The writer of "The Art of Wall-E" and this month's release "The Art of Up" discusses the art of the art of.

1. What makes for a good "art of.." book?

The must-have ingredient in an "Art of" book is a vivid selection of dynamic, inspirational artwork, boldly and attractively presented, but I think it's also nice to learn a bit of the how-and-why that art was created.   What were the filmmakers thinking?   How does the art support the story, theme and characters?   How might the book help inspire readers to create their own work?

Ralph Eggleston and Andrew Stanton were kind enough to recommend me as author for the "Art of WALL E" after reading some of my online articles.   My interest in visual storytelling dovetailed with theirs and complimented the unique pantomime aspect of the movie.

Invitations to write "The Art of UP" for Chronicle Books and "The Pixar Treasures" for Disney Editions followed.   Both will be published in 2009.

2. Where do you start such an undertaking?

For the "Art of" books, a screening of the story reels is step one, then a group meeting with the film's art director, the editors, book designers and Pixar's publication manager (the always supportive Kathleen Chanover) to look over an initial display of art and discuss an overall approach for the text.   After that, I write an outline proposal for how the chapters and themes could be structured.  

Then it's all about the interviews, where I absorb as much as possible of what's in the filmmaker's minds.   Since the text is written in mid-production, it's a bit like recording living history.   You are there with visionary talents like Andrew Stanton or Pete Docter sharing a special moment in time.   How do you give readers a taste of the studio in action?   I try to ask what people might wonder about when looking back on this film several decades from now.

What follows is an intense period of transcribing, selecting, additional research, building, notes, tearing down, trimming back, writing and re-writing.   All the while trying to keep the text simple, a skeleton to support and inform the art, not distract from it.   The ultimate length of the written material is predetermined.

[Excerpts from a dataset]
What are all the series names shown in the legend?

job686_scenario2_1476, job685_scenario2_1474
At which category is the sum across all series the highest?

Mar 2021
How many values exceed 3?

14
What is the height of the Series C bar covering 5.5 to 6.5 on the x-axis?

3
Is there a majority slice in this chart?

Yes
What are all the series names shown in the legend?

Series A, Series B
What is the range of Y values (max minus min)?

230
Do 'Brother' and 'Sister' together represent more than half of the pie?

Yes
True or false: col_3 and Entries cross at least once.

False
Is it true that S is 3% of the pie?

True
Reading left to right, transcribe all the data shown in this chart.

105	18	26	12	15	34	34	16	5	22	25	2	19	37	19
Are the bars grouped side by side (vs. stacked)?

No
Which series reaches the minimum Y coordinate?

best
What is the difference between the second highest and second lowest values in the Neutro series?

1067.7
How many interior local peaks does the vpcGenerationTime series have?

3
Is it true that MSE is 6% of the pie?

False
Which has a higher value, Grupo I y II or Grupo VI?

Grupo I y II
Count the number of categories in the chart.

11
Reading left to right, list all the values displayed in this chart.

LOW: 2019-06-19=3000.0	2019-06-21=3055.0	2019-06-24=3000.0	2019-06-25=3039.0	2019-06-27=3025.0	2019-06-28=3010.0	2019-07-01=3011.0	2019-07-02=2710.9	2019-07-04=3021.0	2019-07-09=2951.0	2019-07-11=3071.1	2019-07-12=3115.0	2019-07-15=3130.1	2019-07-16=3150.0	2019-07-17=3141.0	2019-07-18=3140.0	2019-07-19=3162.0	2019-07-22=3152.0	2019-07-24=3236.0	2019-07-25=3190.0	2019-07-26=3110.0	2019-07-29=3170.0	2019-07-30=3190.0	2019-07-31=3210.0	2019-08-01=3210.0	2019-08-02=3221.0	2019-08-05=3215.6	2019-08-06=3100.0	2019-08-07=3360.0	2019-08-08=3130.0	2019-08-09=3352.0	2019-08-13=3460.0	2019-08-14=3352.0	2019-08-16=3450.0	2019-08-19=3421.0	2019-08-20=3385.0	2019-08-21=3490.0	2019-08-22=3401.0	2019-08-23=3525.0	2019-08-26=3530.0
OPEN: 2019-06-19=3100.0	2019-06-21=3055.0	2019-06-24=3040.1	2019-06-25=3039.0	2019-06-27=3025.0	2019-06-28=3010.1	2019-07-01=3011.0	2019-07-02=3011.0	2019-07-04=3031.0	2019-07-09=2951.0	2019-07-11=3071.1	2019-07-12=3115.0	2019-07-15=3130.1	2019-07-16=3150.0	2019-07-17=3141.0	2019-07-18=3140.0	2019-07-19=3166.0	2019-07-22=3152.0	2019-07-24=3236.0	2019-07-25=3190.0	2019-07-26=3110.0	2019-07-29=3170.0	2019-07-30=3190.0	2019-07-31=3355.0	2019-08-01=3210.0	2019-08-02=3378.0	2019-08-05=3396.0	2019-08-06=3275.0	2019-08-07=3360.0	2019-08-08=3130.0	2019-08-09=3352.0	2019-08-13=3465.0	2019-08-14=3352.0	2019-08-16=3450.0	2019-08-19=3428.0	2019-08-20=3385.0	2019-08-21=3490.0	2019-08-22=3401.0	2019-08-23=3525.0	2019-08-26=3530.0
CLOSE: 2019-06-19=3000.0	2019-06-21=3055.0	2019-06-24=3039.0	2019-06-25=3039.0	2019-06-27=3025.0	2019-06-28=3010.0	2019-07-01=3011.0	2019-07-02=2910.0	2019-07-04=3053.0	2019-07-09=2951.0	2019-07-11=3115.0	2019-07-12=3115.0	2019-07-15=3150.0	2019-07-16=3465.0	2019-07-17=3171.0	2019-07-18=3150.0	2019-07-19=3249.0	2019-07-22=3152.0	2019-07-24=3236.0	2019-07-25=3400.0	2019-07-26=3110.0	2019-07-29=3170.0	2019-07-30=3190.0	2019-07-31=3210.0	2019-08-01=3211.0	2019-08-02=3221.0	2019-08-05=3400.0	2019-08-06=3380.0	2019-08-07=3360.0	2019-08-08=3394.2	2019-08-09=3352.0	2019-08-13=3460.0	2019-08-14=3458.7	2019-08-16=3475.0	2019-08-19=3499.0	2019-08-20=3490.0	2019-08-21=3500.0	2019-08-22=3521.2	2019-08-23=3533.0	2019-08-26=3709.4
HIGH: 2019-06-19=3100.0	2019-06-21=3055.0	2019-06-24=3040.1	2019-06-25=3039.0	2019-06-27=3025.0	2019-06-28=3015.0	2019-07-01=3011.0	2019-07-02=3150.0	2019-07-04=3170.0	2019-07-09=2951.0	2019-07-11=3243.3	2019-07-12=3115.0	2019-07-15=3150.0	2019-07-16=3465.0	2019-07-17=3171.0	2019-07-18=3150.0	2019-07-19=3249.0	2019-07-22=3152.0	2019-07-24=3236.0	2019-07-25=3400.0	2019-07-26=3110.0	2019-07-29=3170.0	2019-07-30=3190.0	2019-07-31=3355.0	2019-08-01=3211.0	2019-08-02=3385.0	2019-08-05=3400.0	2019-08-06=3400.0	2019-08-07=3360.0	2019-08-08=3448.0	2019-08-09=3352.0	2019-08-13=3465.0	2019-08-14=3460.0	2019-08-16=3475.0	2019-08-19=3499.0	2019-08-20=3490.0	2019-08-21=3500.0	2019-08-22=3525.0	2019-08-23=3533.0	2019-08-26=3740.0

### Study questions
1. Render the records as a Markdown table with the columns "Number" and "Line," one row per line with blank lines omitted, starting at the first line of the records and ending at the line that contains "Do 'Brother' and".
2. Continue the interview about writing "Art of" books from where it stops.

### Results for each task
1.
| Number | Line |
|---|---|
| 1 | What are all the series names shown in the legend? |
| 2 | job686_scenario2_1476, job685_scenario2_1474 |
| 3 | At which category is the sum across all series the highest? |
| 4 | Mar 2021 |
| 5 | How many values exceed 3? |
| 6 | 14 |
| 7 | What is the height of the Series C bar covering 5.5 to 6.5 on the x-axis? |
| 8 | 3 |
| 9 | Is there a majority slice in this chart? |
| 10 | Yes |
| 11 | What are all the series names shown in the legend? |
| 12 | Series A, Series B |
| 13 | What is the range of Y values (max minus min)? |
| 14 | 230 |
| 15 | Do 'Brother' and 'Sister' together represent more than half of the pie? |

2.
In the case of Pixar's books, the film's art director/production designer (Ralph Eggleston for "WALL E," Ricky Nierva for "Up") selects the artwork in collaboration with the book designers.   Together they craft the visual appearance of the volume.   In that way, this series of books is truly an extension of the production.   It represents how the filmmakers would like the project documented and remembered.

Everyone makes suggestions along the way, but seldom due to self-interest.   Artists are usually reminding us of other people's work - - not to forget someone who may have been on the project early on, making sure everyone gets credit for their contribution or has provided a quote.   The Pixar staff is quite gracious and supportive of their fellow talents in the studio.   They take care of each other.

My job is to assemble the text that provides context and organizational structure for the visuals with an emphasis on quotes from the director, art director and key crew.   For myself, I like to consider how their work relates to or expands on the traditions of animated storytelling.

3. Does Pixar do any work on paper anymore?

Quite a bit. How much depends on the production and the talents involved and how they like to work.   A lot of the inspirational art and design work is still done in the traditional handcrafted way.   Story sketch seems to be headed more and more to the digital arena, though.   Being an old-school guy, I've learned a lot about computer graphics film production from writing these books.  

4. Do you have any say in the layout, or type of paper used?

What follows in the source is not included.